December 14, 2012 — The Department of Commerce has released a redacted version of the special master, Judge Charles B. Swartwood, III (ret.) concerning applications of review of NOAA enforcement actions.
The following paragraphs are excerpted from the report.
Several of the Enforcement Attorneys have argued that in the review process “basic tenets of judicial review should apply” and that review of Agency action must be based solely on the administrative record. (Case 206: Response by EA Deirdre Casey, p. 2.) Enforcement Attorney Charles Juliand echoes this assertion when he complains that this investigation involves “subjective determinations by a person or persons unfamiliar with the process who seem to rely more heavily on ex parte communications from interested parties than upon an analysis of substantive rights in light of established law and policy.” (Case 228: Response by EA Charles Juliand, pp. 1-2.) I disagree with these assertions.

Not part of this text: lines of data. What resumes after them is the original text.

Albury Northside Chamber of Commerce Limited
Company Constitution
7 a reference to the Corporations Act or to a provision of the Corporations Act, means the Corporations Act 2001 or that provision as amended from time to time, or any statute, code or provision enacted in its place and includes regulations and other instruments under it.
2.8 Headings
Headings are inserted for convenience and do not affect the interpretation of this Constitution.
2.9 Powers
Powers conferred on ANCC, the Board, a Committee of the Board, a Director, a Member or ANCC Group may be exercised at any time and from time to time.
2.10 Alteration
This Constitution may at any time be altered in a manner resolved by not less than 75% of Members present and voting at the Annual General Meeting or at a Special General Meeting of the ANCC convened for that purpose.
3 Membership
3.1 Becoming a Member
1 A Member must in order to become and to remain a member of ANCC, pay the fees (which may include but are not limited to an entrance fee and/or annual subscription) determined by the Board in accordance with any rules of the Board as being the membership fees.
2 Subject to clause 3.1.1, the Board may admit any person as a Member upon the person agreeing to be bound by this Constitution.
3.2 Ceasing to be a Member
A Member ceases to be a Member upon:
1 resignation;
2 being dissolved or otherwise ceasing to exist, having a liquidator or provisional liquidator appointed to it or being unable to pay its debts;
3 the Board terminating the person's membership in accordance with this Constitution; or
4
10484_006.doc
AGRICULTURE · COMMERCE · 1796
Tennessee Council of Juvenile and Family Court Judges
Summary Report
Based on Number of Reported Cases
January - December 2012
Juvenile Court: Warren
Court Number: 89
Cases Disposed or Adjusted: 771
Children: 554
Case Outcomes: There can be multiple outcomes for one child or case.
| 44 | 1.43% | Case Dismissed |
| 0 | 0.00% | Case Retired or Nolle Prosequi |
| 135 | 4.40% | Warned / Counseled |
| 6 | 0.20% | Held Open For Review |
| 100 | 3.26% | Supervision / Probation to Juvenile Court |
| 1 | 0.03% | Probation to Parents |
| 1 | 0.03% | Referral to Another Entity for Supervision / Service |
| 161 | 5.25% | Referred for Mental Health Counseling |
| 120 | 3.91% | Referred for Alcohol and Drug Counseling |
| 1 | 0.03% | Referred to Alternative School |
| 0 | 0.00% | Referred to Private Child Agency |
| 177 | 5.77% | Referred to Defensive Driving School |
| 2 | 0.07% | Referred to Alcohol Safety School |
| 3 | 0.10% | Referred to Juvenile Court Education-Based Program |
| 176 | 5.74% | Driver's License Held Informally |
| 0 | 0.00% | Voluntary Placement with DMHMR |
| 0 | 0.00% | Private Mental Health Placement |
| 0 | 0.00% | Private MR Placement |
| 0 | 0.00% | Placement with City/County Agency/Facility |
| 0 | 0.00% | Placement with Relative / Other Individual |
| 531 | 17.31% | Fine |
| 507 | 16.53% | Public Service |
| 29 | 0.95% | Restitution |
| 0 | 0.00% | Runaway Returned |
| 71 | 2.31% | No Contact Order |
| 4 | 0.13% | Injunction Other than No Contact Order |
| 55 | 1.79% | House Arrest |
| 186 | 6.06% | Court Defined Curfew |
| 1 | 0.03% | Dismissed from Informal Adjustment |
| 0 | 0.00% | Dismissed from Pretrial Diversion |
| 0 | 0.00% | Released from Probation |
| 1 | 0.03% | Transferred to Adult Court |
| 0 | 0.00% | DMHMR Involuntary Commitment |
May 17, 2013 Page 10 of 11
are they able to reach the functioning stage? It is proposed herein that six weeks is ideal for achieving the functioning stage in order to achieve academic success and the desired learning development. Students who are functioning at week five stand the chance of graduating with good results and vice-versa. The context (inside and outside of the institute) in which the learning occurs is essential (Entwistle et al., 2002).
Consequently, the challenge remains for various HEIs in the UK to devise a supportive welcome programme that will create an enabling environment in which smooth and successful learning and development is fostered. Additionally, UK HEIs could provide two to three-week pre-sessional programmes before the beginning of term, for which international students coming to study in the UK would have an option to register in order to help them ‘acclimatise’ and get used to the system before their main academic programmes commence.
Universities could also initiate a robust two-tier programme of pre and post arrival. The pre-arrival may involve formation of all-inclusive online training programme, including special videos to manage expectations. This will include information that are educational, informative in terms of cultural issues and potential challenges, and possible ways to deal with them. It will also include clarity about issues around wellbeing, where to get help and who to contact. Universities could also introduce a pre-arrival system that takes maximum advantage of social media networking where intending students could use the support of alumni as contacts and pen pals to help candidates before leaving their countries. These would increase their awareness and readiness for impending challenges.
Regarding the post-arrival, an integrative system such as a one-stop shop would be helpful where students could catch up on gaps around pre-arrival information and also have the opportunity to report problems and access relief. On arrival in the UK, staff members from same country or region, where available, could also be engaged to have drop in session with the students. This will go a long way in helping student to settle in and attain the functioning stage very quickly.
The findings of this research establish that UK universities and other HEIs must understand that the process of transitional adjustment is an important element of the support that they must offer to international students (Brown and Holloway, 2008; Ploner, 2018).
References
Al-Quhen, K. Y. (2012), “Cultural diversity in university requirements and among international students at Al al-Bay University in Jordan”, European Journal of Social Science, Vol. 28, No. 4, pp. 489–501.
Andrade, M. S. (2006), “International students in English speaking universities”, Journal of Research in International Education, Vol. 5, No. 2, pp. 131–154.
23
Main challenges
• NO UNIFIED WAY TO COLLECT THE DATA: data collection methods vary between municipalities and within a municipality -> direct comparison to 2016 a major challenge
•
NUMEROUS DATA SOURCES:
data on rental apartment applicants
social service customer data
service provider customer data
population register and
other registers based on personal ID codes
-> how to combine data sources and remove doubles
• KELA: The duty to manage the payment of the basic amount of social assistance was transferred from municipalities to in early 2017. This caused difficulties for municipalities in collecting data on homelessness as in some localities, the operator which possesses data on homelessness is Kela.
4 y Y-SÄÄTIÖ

This investigation does not involve judicial review. It is an investigation of complaints about an abuse of process. In order to investigate a complaint, it is necessary to interview the complainant. Additionally, all NOAA personnel involved in a case have been given ample opportunity to respond to an applicant’s complaint. In some cases, those responses have been lengthy and are usually supported by referenced exhibits.
The Enforcement Attorneys further argue that complainants are bound by their settlement agreement and that those agreements cannot be set aside except for fraud or duress. (Case 206: Response by Deirdre Casey, p. 2.) EA Casey cites to civil case authority for this proposition of contract law. However, this review is an equitable proceeding based on fundamental fairness and common sense and is not subject to either the rigid confines of judicial review or traditional concepts of common law. The best example of a similar Executive prerogative is the authority of the President to grant a pardon. It is a permitted discretionary action not subject to any particular or existing standard and not subject to review. Additionally, this review is part of an inquiry by the Secretary of Commerce concerning enforcement practices within NOAA. As such, it is an Executive Branch function not governed by principles applicable to Judicial Branch proceedings.
In the Conclusion to my April 2011 Report, I noted a pattern by Enforcement Attorneys (EAs) of assessing high monetary penalties in a manner that unfairly forced settlement. Report and Recommendation of the Special Master concerning NOAA Enforcement Action of Certain Designated Cases (Apr. 2011). I have seen that same pattern emerge in reviewing the cases included in this Report and in some instances have recommended relief because of that procedure. The EAs argue that if the fishermen, vessel owners or fish dealers believed that the penalty assessment and/or proffered settlement was excessive, they had the option to appeal their cases to a Coast Guard ALJ. As pointed out in my previous Report and confirmed by every fisherman, vessel owner, fish dealer and lawyer interviewed for this Report, there was a universal perception that a Coast Guard ALJ, after hearing, would affirm both liability for the alleged violation and the originally assessed penalty. Therefore, every fisherman, vessel owner and fish dealer that was faced with an excessive penalty assessment was willing to accept a proffered settlement for a base amount, even if that amount was excessive because of the perceived likelihood that the original excessive assessment would be affirmed if appealed to a Coast Guard ALJ. This perception and the ability of NOAA Enforcement Attorneys to seize the catch and impose a substantial permit sanction gave EAs a substantial advantage in settlement negotiations and enabled them in certain cases to force unfair settlements.
I have recommended relief in several cases where an excessive penalty assessment led to an unfair settlement. However, there are also cases where I have found the penalty assessment to be excessive, but that the resulting settlement was fair. Therefore, the determining factor has been not the original assessment but rather the resulting settlement.